Recientemente, en una tertulia con amigos, surgió el tema de la supuesta obsesión de la Iglesia Católica con la sexualidad. Negué la mayor, afirmando que tal obsesión no era católica sino protestante, al menos en su origen, para sorpresa de los demás contertulios. Conozco el tema porque lo traté en mi libro “El sueño de España”.
Se acusa a la Iglesia Católica de haber contribuido a la represión de la sexualidad, especialmente de las mujeres, pero también en general. Como tantos, este reproche olvida la historia. Durante siglos y siglos, la Iglesia no consideró los pecados de naturaleza sexual especialmente relevantes o más significativos que cualesquiera otros. Existe un refrán en valenciano que dice “dels pecats del piu, lo nostre Senyor sen riu” (de los pecados del pito, nuestro Señor se ríe), que podría sintetizar la posición de Roma al respecto durante siglos. De hecho, una de las acusaciones de los primeros protestantes al catolicismo era la excesiva tolerancia con la libertad sexual y no reprimir con suficiente dureza a “sodomitas” u otros “libertinos”.
De ahí viene cierta obsesión de la religión con el sexo, la mayor atención a los llamados “pecados de la carne” sobre cualesquiera otros en el entorno, como vemos, del mundo protestante. A partir de la Ilustración y, después, de la revolución francesa, la Iglesia Católica sufre un proceso similar, aunque mucho más atenuado, una suerte de contagio de la lógica de los “reformadores”, al depender su financiación del poder político, después del robo de todos sus bienes por los revolucionarios o los liberales en las “desamortizaciones”, pero, como vemos, su origen es protestante. El mantenimiento de su doctrina sobre la sexualidad, que la Iglesia está en su perfecto derecho de defender (aunque no de imponer violentamente a nadie, cosa que, de hecho, no hace) no parece tener nada que ver con la represión sexual extrema, que criminaliza el deseo y convierte cualquier manifestación sexual, aunque sea entre esposos y con fines reproductivos, en tabú, produciendo obsesiones malsanas, que, como vemos, en el ámbito cristiano, resulta ser un invento protestante.
El problema es que, desde que Carol Hanisch publicó el ensayo Lo personal es político, en 1970, lo privado y, especialmente, lo sexual han pasado a formar parte ya de lo que nuestra sociedad pretendidamente liberal, pero totalitaria en muchos aspectos, que persigue al individuo a su esfera más íntima, considera político y que por tanto estaría incluido en lo que la teología protestante llama “sumisión a la autoridad”. Así la moral sexual, último reducto de la religión “políticamente correcta”, habría sido también arrebatado a esta esfera, lo que explica que la candidata frustrada a la presidencia de los Estados Unidos, Hillary Clinton, afirmase que había que usar el poder coercitivo del estado para modificar los dogmas de las religiones.
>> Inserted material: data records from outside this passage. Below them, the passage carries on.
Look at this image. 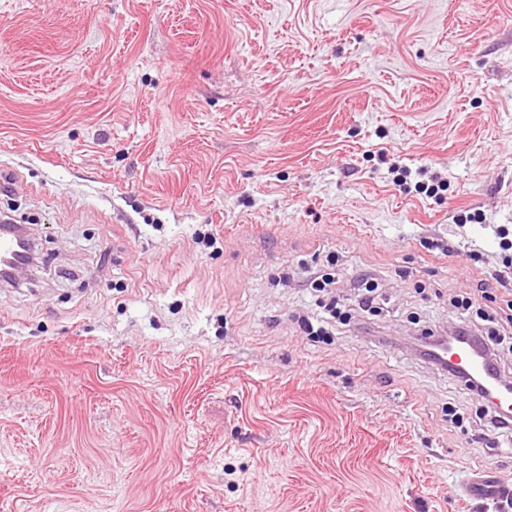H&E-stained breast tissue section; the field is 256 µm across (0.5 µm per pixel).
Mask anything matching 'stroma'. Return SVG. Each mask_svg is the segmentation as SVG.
<instances>
[{"mask_svg": "<svg viewBox=\"0 0 512 512\" xmlns=\"http://www.w3.org/2000/svg\"><path fill=\"white\" fill-rule=\"evenodd\" d=\"M0 212V512H502L454 493L512 433L410 343L512 302V0H0Z\"/></svg>", "mask_w": 512, "mask_h": 512, "instance_id": "stroma-1", "label": "stroma"}]
</instances>
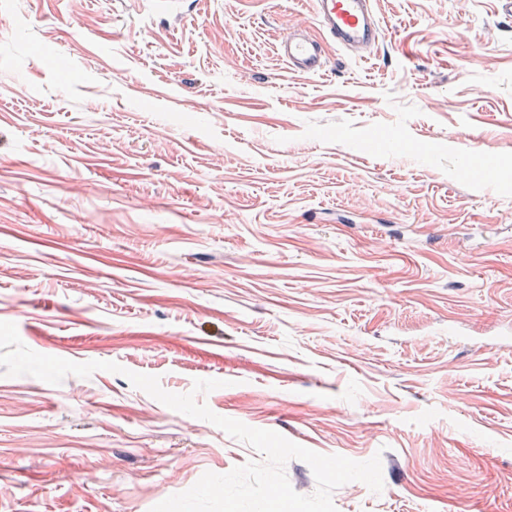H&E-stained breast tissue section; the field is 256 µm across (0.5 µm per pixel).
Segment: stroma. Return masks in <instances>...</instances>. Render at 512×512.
I'll return each mask as SVG.
<instances>
[{"label": "stroma", "instance_id": "obj_1", "mask_svg": "<svg viewBox=\"0 0 512 512\" xmlns=\"http://www.w3.org/2000/svg\"><path fill=\"white\" fill-rule=\"evenodd\" d=\"M0 0V321L321 454L338 512H512V18L374 0ZM255 451L123 375L0 372V512H150ZM313 23L323 38L311 35L305 26L287 29L277 45L292 71L316 74L327 66L324 40L357 52L361 57L379 43L381 31L370 0H314Z\"/></svg>", "mask_w": 512, "mask_h": 512}]
</instances>
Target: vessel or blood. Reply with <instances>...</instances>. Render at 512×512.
Listing matches in <instances>:
<instances>
[{
	"label": "vessel or blood",
	"mask_w": 512,
	"mask_h": 512,
	"mask_svg": "<svg viewBox=\"0 0 512 512\" xmlns=\"http://www.w3.org/2000/svg\"><path fill=\"white\" fill-rule=\"evenodd\" d=\"M313 22L317 34L300 25L287 30L277 46L292 71L301 75L324 70L325 42L365 55L381 38L371 0H314Z\"/></svg>",
	"instance_id": "b4317fda"
}]
</instances>
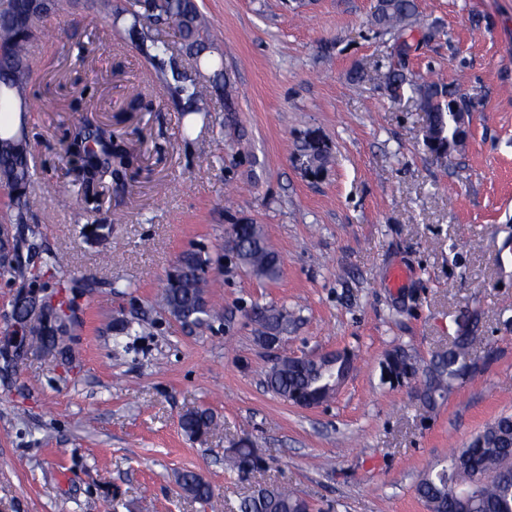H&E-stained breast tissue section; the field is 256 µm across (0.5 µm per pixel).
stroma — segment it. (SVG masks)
<instances>
[{"label":"stroma","instance_id":"obj_1","mask_svg":"<svg viewBox=\"0 0 512 512\" xmlns=\"http://www.w3.org/2000/svg\"><path fill=\"white\" fill-rule=\"evenodd\" d=\"M197 3L236 106L213 91L204 123L164 79L145 81L151 65L114 16L53 17L32 44L36 182L17 230L37 248L25 277L0 276V512H203L175 482L184 470L223 512L276 483L313 512H428L421 475L512 413V0H418L437 34L411 53L412 76L470 104L466 147L445 158L424 148L412 93L386 90L395 39L370 23L376 0ZM86 122L108 124L131 157L90 187L64 154ZM311 135L331 153L317 178L299 161ZM235 217L263 226L278 281L225 262ZM188 250L211 258L225 315L193 331L156 306ZM23 294L70 303V360L4 354ZM255 303L291 314L284 353L356 355L327 403L268 391L276 354L256 338ZM468 330L475 371L424 408L425 370ZM397 348L419 371L392 384L382 363ZM199 408L217 426L192 439L180 420ZM242 440L264 460L246 481L224 468Z\"/></svg>","mask_w":512,"mask_h":512}]
</instances>
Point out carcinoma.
<instances>
[{"label": "carcinoma", "instance_id": "1", "mask_svg": "<svg viewBox=\"0 0 512 512\" xmlns=\"http://www.w3.org/2000/svg\"><path fill=\"white\" fill-rule=\"evenodd\" d=\"M85 7L81 0H43L31 8L29 0H0V113L13 107L19 112L29 110L27 88L32 74L29 43L44 21L59 12L75 13ZM129 22V31L145 47L151 65L158 69L171 54L169 44L151 34L153 22L173 24L194 65L184 72H172L174 91L183 101L186 114L204 113L201 107L210 89L224 81L226 111H231L230 79L224 75L223 61L207 51L208 24L199 11L196 0H125L121 8ZM375 25L392 34L397 41V61L392 63L386 86L394 98L409 87L421 110L427 112L428 123L423 133L426 148L446 146L454 152L463 147L465 130L462 113L468 104L454 98L444 83L416 84L407 77V60L413 44L405 39L407 31L421 26L416 0H378L372 15ZM25 126L10 136L0 135V189L6 191L16 205L15 221H26V196L34 184V174L26 156ZM80 148L84 154L85 178L94 181L112 171V165L123 163L124 153L114 147L110 134L90 124L79 129L67 146V153ZM300 152L319 172H324L330 152L324 143L306 140ZM236 234L237 255L256 277L275 281L281 273L280 259L273 251L261 227L247 219H239ZM179 278L165 285L161 308L186 328H201L223 317L212 303L206 301L209 275L204 267L211 265L209 257L200 252H187L179 259ZM252 320L265 332L288 330V313L273 306L253 307ZM45 332L41 343L64 354L74 329L63 304H58L57 316L39 322ZM475 337L458 336L447 351L436 355L428 369L421 391V401L429 408L443 399L454 384L472 374L469 364ZM416 364L412 355L394 357L386 354L384 375L388 380H400ZM317 361L302 358L300 362L283 365L268 374L271 392L295 405L319 404L329 396L315 397L310 392ZM183 432L198 438L216 428L213 414L199 409L181 418ZM262 461L256 449L241 442L228 458V469L242 475ZM176 483L186 495L197 500L211 512H216L215 494L211 485L193 471H183ZM419 499L429 512H512V415H502L487 423L467 444L453 453L443 464L423 473L416 486ZM305 498L292 489L278 485L260 488L243 498L238 512H310Z\"/></svg>", "mask_w": 512, "mask_h": 512}]
</instances>
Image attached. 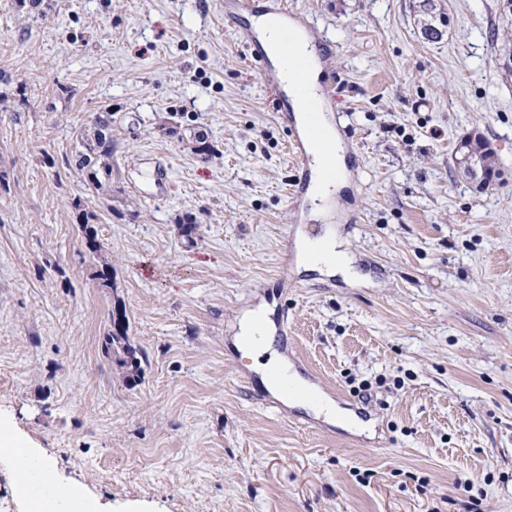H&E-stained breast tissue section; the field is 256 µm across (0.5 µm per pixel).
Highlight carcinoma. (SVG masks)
<instances>
[{"mask_svg": "<svg viewBox=\"0 0 512 512\" xmlns=\"http://www.w3.org/2000/svg\"><path fill=\"white\" fill-rule=\"evenodd\" d=\"M82 150L75 155L74 162L68 168L75 169L81 176L86 189L97 192L103 186H112V110L98 113L94 122L92 138L82 140ZM78 214V224L85 239L90 257L97 259L103 255L102 244L98 240L94 227L96 216L82 207V201L74 204ZM112 329L103 338L102 350L105 355L119 356L120 364L126 369L128 380L138 378L143 361L142 352L132 347L128 337V318L125 312L116 310L112 316Z\"/></svg>", "mask_w": 512, "mask_h": 512, "instance_id": "obj_1", "label": "carcinoma"}]
</instances>
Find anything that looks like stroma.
I'll list each match as a JSON object with an SVG mask.
<instances>
[{"label":"stroma","instance_id":"35a3bbf8","mask_svg":"<svg viewBox=\"0 0 512 512\" xmlns=\"http://www.w3.org/2000/svg\"><path fill=\"white\" fill-rule=\"evenodd\" d=\"M224 2L0 0V441L55 462L25 497L0 460V512H54L60 486L85 512H512V76L492 47L512 14L287 0L333 44L322 114L343 162L322 207L296 209L275 67L225 29ZM107 108L112 188L94 193L45 159L62 166ZM468 135L498 158L490 185L453 164ZM151 159L167 195L135 188ZM318 233L347 271L282 267ZM117 305L145 354L133 383L102 352ZM259 308L288 320L283 358L371 429L243 396L237 331ZM82 207V201L78 199L74 204V208L77 210L78 224L83 234V238L85 239V246L90 257L93 259H99V256H101V263L97 266L98 270L96 271V278L102 281L103 286L108 287L112 273V266L106 262L103 256L102 244L98 240L97 232L93 223V221L96 220V216L93 212L87 211V209Z\"/></svg>","mask_w":512,"mask_h":512}]
</instances>
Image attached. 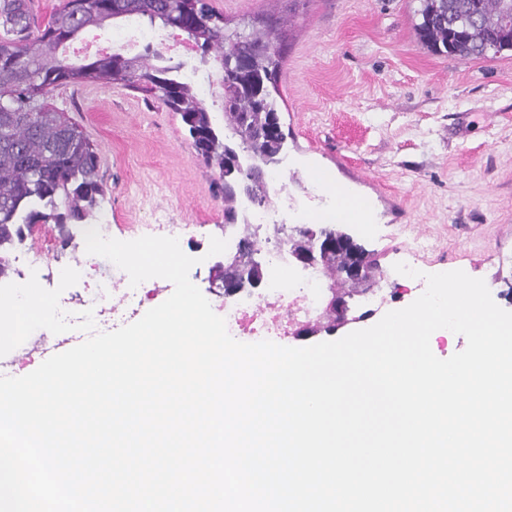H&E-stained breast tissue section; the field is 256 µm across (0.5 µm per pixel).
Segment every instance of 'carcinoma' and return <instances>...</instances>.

Merece la pena recordar que hubo una época en la que, por supuesto, el aborto o la eutanasia fueron pecados, pero también la usura, la guerra, la pobreza o la explotación, y porque eso cambió. Estoy seguro de que la inmensa mayoría de la gente, al igual que mis contertulios, se llevaría una sorpresa al conocer las razones históricas de ese cambio.